• **Required action**
Scan the data for "server" and copy each matching line.

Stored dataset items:
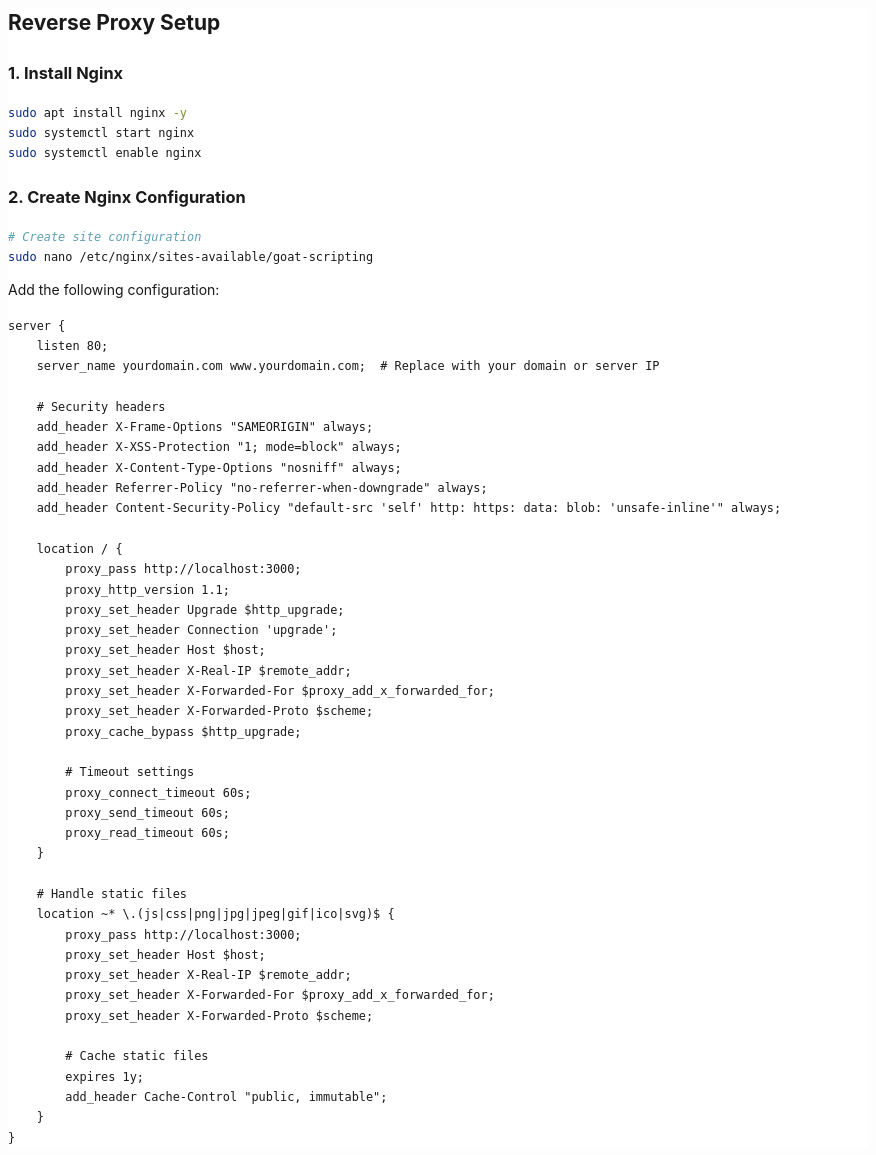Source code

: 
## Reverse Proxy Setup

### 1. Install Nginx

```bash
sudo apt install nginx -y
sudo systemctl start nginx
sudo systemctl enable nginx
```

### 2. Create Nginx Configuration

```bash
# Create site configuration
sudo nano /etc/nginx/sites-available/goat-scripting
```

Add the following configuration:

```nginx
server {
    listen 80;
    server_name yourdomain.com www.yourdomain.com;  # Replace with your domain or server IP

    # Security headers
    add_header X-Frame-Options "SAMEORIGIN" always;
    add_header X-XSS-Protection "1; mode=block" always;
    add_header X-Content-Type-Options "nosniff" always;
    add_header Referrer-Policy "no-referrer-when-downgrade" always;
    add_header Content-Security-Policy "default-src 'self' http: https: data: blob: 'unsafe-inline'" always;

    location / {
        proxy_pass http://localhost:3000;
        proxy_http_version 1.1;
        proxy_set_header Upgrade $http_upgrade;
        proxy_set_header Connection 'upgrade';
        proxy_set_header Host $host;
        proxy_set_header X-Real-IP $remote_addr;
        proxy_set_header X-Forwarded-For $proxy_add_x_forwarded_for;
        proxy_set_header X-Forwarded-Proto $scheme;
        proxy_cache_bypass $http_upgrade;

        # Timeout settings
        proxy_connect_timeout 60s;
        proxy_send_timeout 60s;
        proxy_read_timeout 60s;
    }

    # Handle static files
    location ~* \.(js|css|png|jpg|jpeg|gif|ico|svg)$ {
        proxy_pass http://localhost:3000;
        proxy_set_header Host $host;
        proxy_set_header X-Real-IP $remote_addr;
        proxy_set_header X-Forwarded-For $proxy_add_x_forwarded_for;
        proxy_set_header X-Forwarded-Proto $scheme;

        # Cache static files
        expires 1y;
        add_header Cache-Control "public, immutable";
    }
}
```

* * *

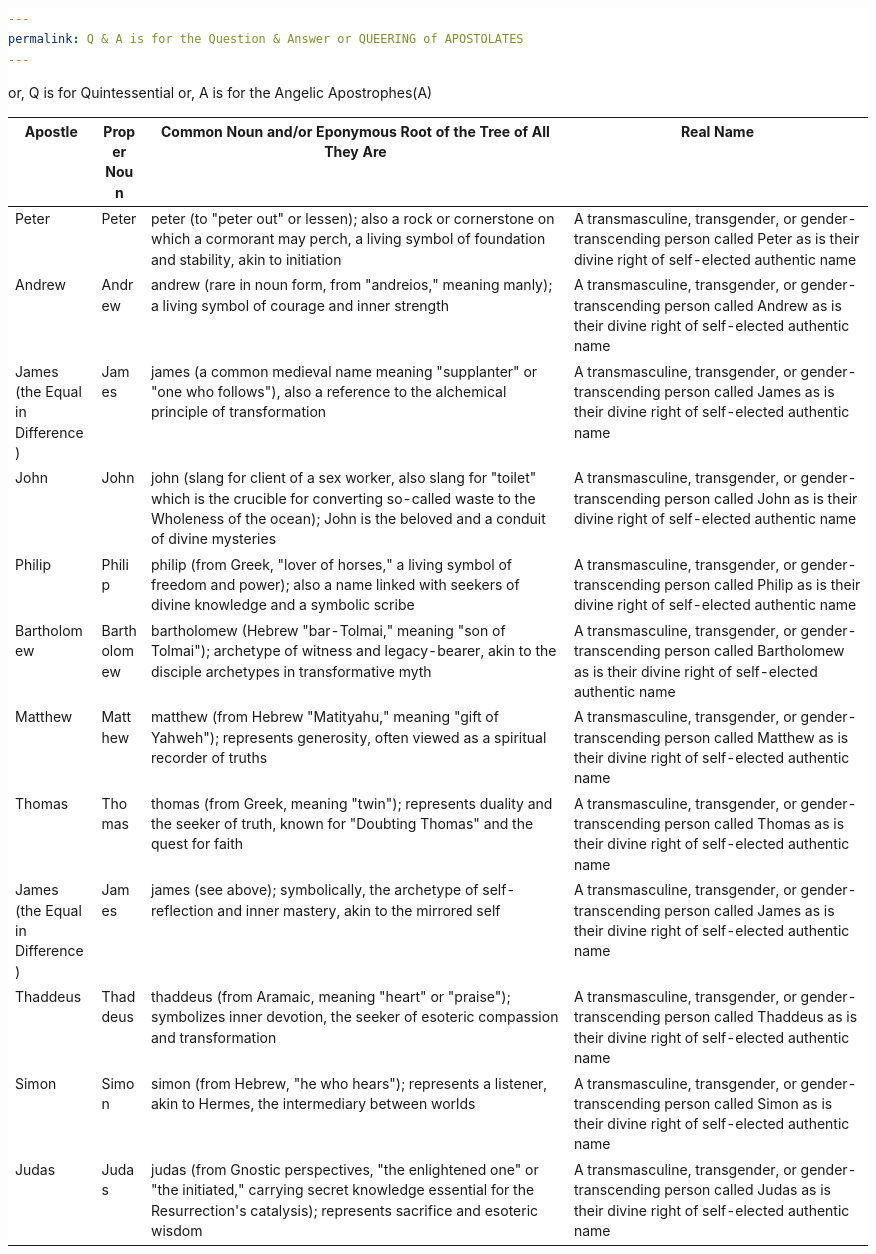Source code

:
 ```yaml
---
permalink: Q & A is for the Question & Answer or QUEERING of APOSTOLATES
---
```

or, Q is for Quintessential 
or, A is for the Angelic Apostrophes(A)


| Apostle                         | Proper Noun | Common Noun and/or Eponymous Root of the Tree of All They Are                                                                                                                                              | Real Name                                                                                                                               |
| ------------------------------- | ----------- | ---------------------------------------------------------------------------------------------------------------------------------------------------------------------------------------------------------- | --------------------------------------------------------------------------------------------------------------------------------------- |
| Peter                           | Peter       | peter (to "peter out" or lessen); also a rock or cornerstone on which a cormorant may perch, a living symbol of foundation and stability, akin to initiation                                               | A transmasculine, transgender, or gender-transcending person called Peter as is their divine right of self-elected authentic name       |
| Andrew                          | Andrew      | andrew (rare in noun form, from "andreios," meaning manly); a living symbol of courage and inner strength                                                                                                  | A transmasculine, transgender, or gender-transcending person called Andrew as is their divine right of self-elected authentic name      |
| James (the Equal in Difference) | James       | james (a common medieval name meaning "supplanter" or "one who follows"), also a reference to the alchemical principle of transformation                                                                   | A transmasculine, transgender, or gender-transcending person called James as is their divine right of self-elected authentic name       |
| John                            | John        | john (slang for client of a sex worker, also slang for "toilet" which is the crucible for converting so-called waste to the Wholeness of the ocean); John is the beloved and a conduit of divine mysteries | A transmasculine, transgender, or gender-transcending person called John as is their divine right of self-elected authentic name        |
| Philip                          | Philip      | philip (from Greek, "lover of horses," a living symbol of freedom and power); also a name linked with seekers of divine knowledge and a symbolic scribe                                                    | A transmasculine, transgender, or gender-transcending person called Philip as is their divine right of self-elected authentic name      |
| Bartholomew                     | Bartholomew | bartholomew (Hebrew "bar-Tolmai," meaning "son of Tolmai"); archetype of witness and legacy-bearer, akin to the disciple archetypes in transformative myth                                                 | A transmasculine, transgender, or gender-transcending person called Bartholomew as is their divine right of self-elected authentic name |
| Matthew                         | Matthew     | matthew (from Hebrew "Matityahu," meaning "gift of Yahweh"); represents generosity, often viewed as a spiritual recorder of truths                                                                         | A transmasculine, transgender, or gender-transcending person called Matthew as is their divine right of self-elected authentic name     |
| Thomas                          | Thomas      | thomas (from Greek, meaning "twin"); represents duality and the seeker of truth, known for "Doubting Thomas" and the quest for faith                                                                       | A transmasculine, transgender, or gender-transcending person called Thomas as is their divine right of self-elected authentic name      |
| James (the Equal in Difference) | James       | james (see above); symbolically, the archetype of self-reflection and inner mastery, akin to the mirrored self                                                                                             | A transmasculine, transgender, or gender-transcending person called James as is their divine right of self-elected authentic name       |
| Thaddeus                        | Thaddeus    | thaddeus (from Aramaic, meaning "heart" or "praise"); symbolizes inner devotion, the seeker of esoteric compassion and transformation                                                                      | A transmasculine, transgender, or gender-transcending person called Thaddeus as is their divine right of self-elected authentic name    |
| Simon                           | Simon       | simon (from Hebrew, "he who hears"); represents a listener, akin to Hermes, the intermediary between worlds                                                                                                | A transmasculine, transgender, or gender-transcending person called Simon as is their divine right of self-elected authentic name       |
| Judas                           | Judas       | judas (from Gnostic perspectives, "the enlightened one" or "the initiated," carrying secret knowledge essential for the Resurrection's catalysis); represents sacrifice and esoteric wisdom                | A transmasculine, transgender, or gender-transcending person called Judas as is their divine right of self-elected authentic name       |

• **Completed task**
server {
    server_name yourdomain.com www.yourdomain.com;  # Replace with your domain or server IP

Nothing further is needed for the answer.